Recent laws that make it easier for foster children to become eligible for adoption have boosted the numbers of such children in Maryland, almost doubling from 550 to 1,000 kids in two years.
But advocates fear that if children are declared eligible for adoption and there is no one to adopt them, that will leave the children “permanently orphaned.”
“The problem is that there are more kids that have `parental rights terminated status’ and finalized adoptions aren’t keeping up the pace,” said Diane Banchiere, child welfare policy director for Advocates for Children and Youth.
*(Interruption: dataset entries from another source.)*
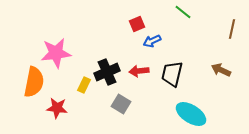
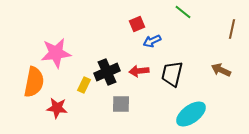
gray square: rotated 30 degrees counterclockwise
cyan ellipse: rotated 68 degrees counterclockwise
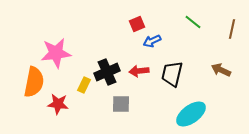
green line: moved 10 px right, 10 px down
red star: moved 1 px right, 4 px up
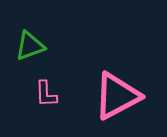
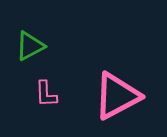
green triangle: rotated 8 degrees counterclockwise
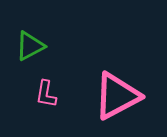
pink L-shape: rotated 12 degrees clockwise
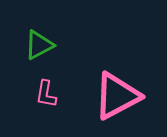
green triangle: moved 9 px right, 1 px up
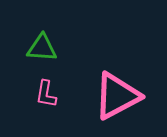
green triangle: moved 3 px right, 3 px down; rotated 32 degrees clockwise
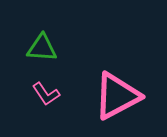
pink L-shape: rotated 44 degrees counterclockwise
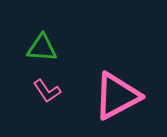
pink L-shape: moved 1 px right, 3 px up
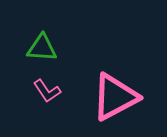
pink triangle: moved 2 px left, 1 px down
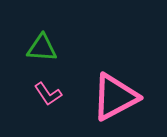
pink L-shape: moved 1 px right, 3 px down
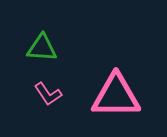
pink triangle: moved 1 px right, 1 px up; rotated 28 degrees clockwise
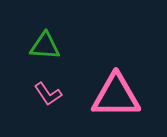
green triangle: moved 3 px right, 2 px up
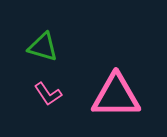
green triangle: moved 2 px left, 1 px down; rotated 12 degrees clockwise
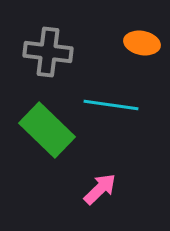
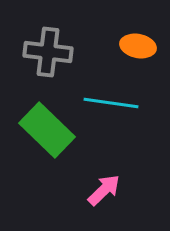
orange ellipse: moved 4 px left, 3 px down
cyan line: moved 2 px up
pink arrow: moved 4 px right, 1 px down
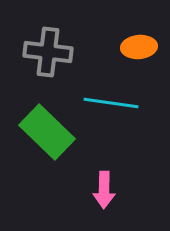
orange ellipse: moved 1 px right, 1 px down; rotated 16 degrees counterclockwise
green rectangle: moved 2 px down
pink arrow: rotated 135 degrees clockwise
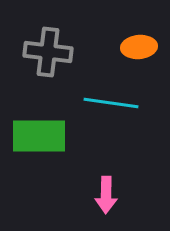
green rectangle: moved 8 px left, 4 px down; rotated 44 degrees counterclockwise
pink arrow: moved 2 px right, 5 px down
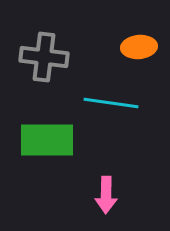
gray cross: moved 4 px left, 5 px down
green rectangle: moved 8 px right, 4 px down
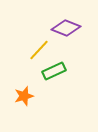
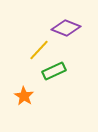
orange star: rotated 24 degrees counterclockwise
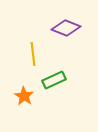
yellow line: moved 6 px left, 4 px down; rotated 50 degrees counterclockwise
green rectangle: moved 9 px down
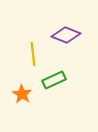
purple diamond: moved 7 px down
orange star: moved 2 px left, 2 px up
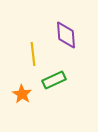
purple diamond: rotated 64 degrees clockwise
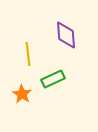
yellow line: moved 5 px left
green rectangle: moved 1 px left, 1 px up
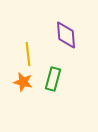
green rectangle: rotated 50 degrees counterclockwise
orange star: moved 1 px right, 12 px up; rotated 18 degrees counterclockwise
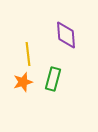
orange star: rotated 30 degrees counterclockwise
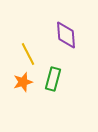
yellow line: rotated 20 degrees counterclockwise
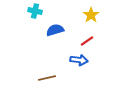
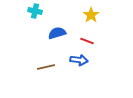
blue semicircle: moved 2 px right, 3 px down
red line: rotated 56 degrees clockwise
brown line: moved 1 px left, 11 px up
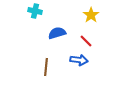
red line: moved 1 px left; rotated 24 degrees clockwise
brown line: rotated 72 degrees counterclockwise
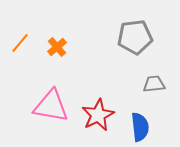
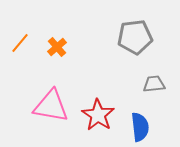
red star: rotated 12 degrees counterclockwise
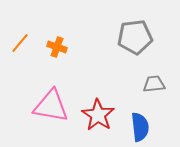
orange cross: rotated 30 degrees counterclockwise
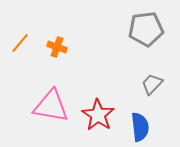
gray pentagon: moved 11 px right, 8 px up
gray trapezoid: moved 2 px left; rotated 40 degrees counterclockwise
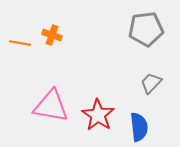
orange line: rotated 60 degrees clockwise
orange cross: moved 5 px left, 12 px up
gray trapezoid: moved 1 px left, 1 px up
blue semicircle: moved 1 px left
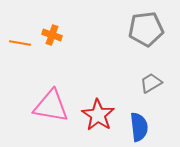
gray trapezoid: rotated 15 degrees clockwise
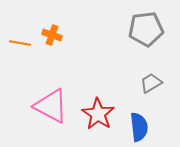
pink triangle: rotated 18 degrees clockwise
red star: moved 1 px up
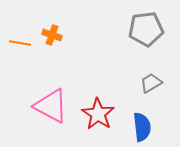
blue semicircle: moved 3 px right
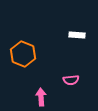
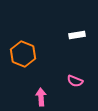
white rectangle: rotated 14 degrees counterclockwise
pink semicircle: moved 4 px right, 1 px down; rotated 28 degrees clockwise
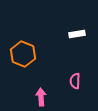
white rectangle: moved 1 px up
pink semicircle: rotated 70 degrees clockwise
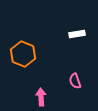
pink semicircle: rotated 21 degrees counterclockwise
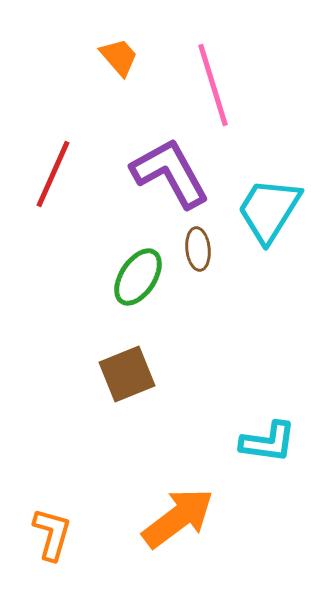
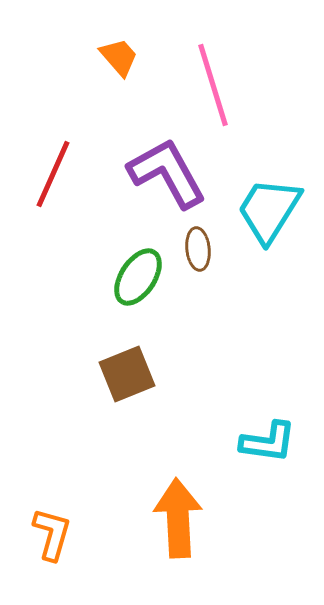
purple L-shape: moved 3 px left
orange arrow: rotated 56 degrees counterclockwise
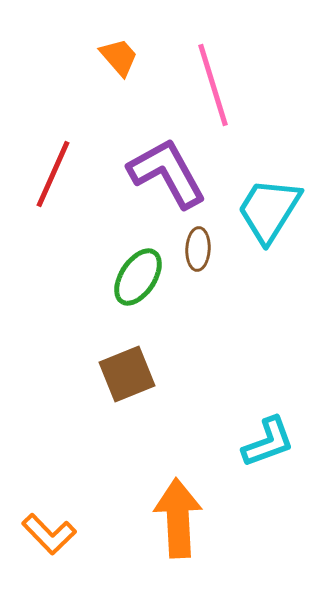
brown ellipse: rotated 9 degrees clockwise
cyan L-shape: rotated 28 degrees counterclockwise
orange L-shape: moved 3 px left; rotated 120 degrees clockwise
“We do not want to leave kids permanently orphaned,” she said.
Under a 1998 law, the state must either petition for termination of parental rights, if a child has been in foster care for 15 months in a 22-month period, or tell the court why it is in the best interest of the child not to do so. The process of terminating biological parents’ rights was also shortened in 1996 when state made the juvenile court the sole court to rule in such cases.
Maryland has responded to the push for adoption and the increase of foster children eligible for adoption by placing more kids than ever before in permanent homes.
The U.S. Department of Health and Human Services said Maryland placed 420 foster children with adoptive families in fiscal 1998, earning the state a $317,947 bonus last month from the federal government. State officials, who operate on a different calendar than the federal government, said the number was even higher, at 674 adoptions in 1998.
Nationally, adoptions of foster children are also on the rise, from 31,000 in 1997 to 36,000 in 1998, according to HHS.
Maryland was one of 35 states to share in a $20 million pot of bonus money from the Adoption and Safe Families Act of 1997, for increasing foster child adoption levels in 1998.
The state’s bonus will be distributed among local foster care agencies to recruit families and provide post-adoption services, said Stephanie Pettaway, adoption manager for the state Department of Human Resources.
“We really think this trend toward more adoptions is good, but this is such a money-driven process we have to make sure those adoptions hold up over time,” said Jim McComb, executive director of Maryland Association of Resources for Families and Youth.
McComb said state and local jurisdictions need to provide families with thorough support services after the adoption is complete.
“There’s some concern that if it isn’t handled well, we may find an increase in failed adoptions,” he said. “Families may be very well prepared to do the parenting but not adequately prepared to deal with the child’s problems.”
In 1996, the state contracted with non-profit adoption groups to offer families post-adoptive services, including individual and group therapy, education for parents and resident treatment, Pettaway said. But it is sometimes difficult to get families to come back for post-adoptive services, she said.
“What we have found is that a lot of folks, once they’ve adopted a child, gotten approved and told the world they’re the best parent ever, they don’t want folks to know they’re having trouble,” Pettaway said. “There are people who come in all the time, but they’re the minority.”
Despite Maryland’s successes, Pettaway said more can be done.
“I think that there’s never enough to be done,” she said. “We want to be sure that we can meet the moral mandate to get all the children who need permanent homes a home.”